Up to now, there are few reports of AML with the coexistence of AML1-ETO and PML-RARA fusion genes. Charrin et al³ first reported such a case in 1992, wherein three distinct clones were observed in the bone marrow of a patient with leukemia: t(15;17), t(8;21), t(15;17)/t(8;21). Other cases of coexistence of t(8;21) or t(15;17) in leukemia have been described.^{4, 5} Although cases of PML-RARA co-expression with AML1-ETO are rare, studies on the proximity of nonrandomly associated translocation genes involved in leukemia subtypes to interphase genomic location suggest that PML and RARA genes are relatively close to each other in hematopoietic cells, as are AML1 and ETO,⁶ suggesting increased probability of AML1-ETO and PML-RARA fusion gene occurrence. Researchers examined AML cases defined as acute leukemia with malignant myeloblasts accompanied by leukemic promyelocytes and found that both PML-RARA and AML1-ETO fusion genes coexisted in a few cases.⁷ In this study, the cells in the bone marrow sample were divided into significant difference two cell populations and the expression level of the PML-RARA fusion gene in leukemic promyelocytes was higher than that in malignant myeloblasts, while the reverse was true for the AML1-ETO fusion gene. Therefore, a correlation between differentiation and related fusion gene expression could not be made.

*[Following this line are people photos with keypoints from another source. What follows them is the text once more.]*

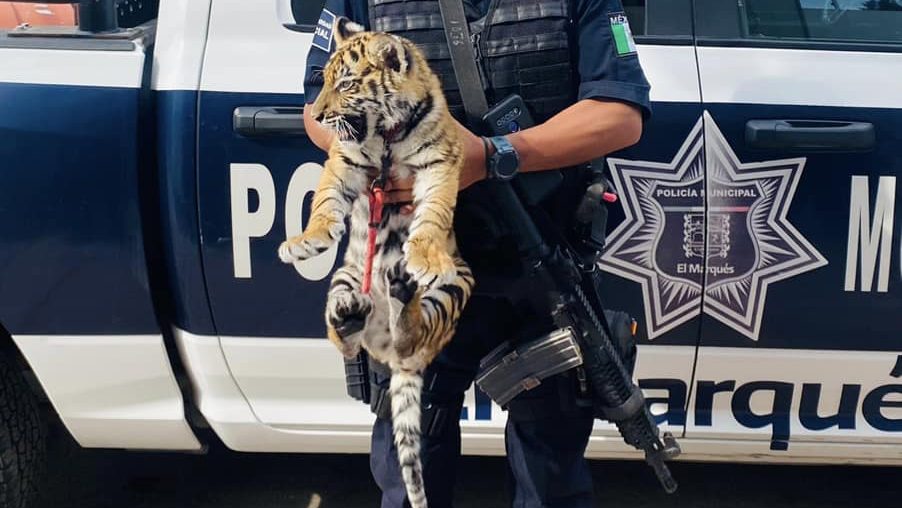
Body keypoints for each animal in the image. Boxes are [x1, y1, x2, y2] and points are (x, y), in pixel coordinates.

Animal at [277, 17, 474, 508]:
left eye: (346, 84)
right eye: (324, 81)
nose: (318, 115)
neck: (385, 131)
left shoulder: (442, 161)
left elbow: (434, 211)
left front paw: (423, 253)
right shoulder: (344, 159)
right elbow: (325, 201)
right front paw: (306, 240)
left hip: (455, 287)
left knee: (412, 335)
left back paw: (403, 286)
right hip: (346, 277)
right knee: (347, 339)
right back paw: (350, 316)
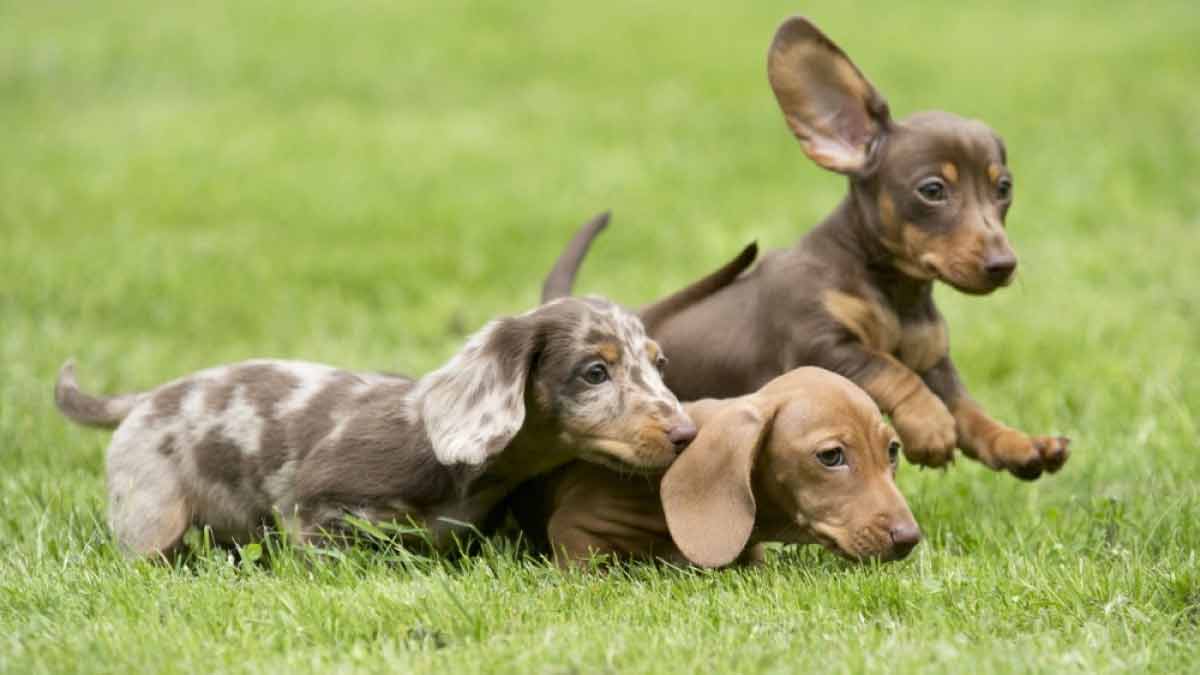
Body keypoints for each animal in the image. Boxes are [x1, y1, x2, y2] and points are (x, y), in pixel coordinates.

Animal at [54, 295, 696, 557]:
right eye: (595, 372)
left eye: (660, 363)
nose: (687, 436)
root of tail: (143, 400)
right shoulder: (315, 507)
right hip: (150, 511)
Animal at [544, 15, 1070, 478]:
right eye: (933, 190)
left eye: (1003, 188)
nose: (1004, 265)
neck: (892, 291)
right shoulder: (825, 346)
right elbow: (893, 372)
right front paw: (931, 427)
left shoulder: (934, 362)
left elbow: (967, 409)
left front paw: (1017, 444)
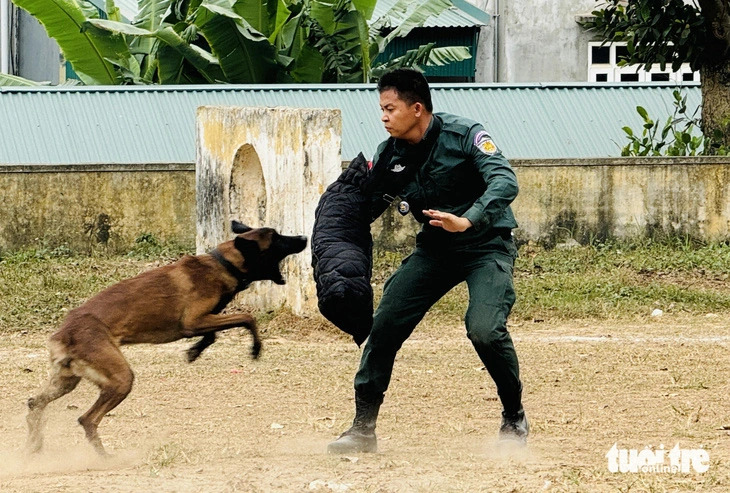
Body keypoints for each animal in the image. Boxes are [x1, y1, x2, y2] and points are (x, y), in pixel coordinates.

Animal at [27, 221, 306, 456]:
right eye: (277, 238)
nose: (303, 237)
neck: (222, 264)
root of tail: (63, 334)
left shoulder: (200, 321)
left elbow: (213, 334)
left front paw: (194, 351)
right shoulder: (194, 321)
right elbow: (247, 318)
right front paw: (255, 349)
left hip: (67, 380)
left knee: (33, 404)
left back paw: (35, 446)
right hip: (120, 379)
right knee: (87, 419)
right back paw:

A single effect does not directly contribute to the development of AML in patients with AML1-ETO fusion gene, but may require a second-hit factor like the appearance of the PML-RARA fusion gene or other relevant gene mutations.⁸ The study found that the AML1-S291fs300X mutation was introduced in CD34 stem/progenitor cells and human induced pluripotent stem cells, confirming that the AML1 mutation induced bone marrow differentiation arrest at the myeloblasts stage.⁹ Among patients with leukemia having both the AML1-ETO fusion and C-KIT gene mutations, most possessed both phenotypic changes, whereas in three patients in complete remission, only the AML1-ETO fusion gene was expressed.⁸ Therefore, we suspected the C-KIT gene mutation may develop subsequently from the event of the t(8;21), indicating that a stepwise model occurs in leukemogenesis. That is, AML1-ETO represents the first genetic hit to initiate leukemia, while the C-KIT gene mutation may be the second hit for overall leukemia development. Our results indicated that the C-KIT receptor (CD117) was highly expressed in malignant myeloblasts, while the C-KIT gene mutation was negative, ruling out the possibility of a second genetic hit in the C-KIT pathway. Previous reports have implicated ASXL2 gene mutations in AML1-ETO fusion gene pathogenesis,¹⁰ but failed to detect WT1 and ASXL2 gene mutations in sorted cells due to the limited sample size. Charrin et al³ asserted that t(8;21) may be the first mutation in early bone marrow stem cells, while t(15;17) is acquired by the patient during the course of the disease. Whether the PML-RARA fusion gene is a secondary genetic hit for the simultaneous occurrence of PML-RARA and AML1-ETO fusion genes in AML needs to be investigated in greater depth.

In summary, the coexistence of PML-RARA and AML1-ETO fusion genes is rare in AML. Although further studies with a greater number of patients are needed, this case is the first one applying FACSorting technique combining with morphology, FISH, and PCR techniques to accurately define the leukemogenesis in patients with concurrent AML1-ETO and PML-RARA fusion genes in AML.

CONFLICT OF INTEREST

The authors declare that they have no competing interest.

AUTHOR CONTRIBUTIONS

Hui Wang, corresponding author, designed the research and revised paper. Man Chen, first author, analyzed data and wrote the paper. Minjing Fu, Qing Du, and Meiwei Gong involved in test samples and gather clinical data. Junyi Zhen, Ping Wu, Tong Wang, and Hongxing Liu reported results. Xueying Wu and Aixian Wang drew the figure.

ETHICAL APPROVAL

All procedures were in accordance with the ethical standards of the institutional research committee and with the 1964 Helsinki Declaration and its later amendments or comparable ethical standards.

INFORMED CONSENT

Written informed consent was obtained from the patient for publication of this case.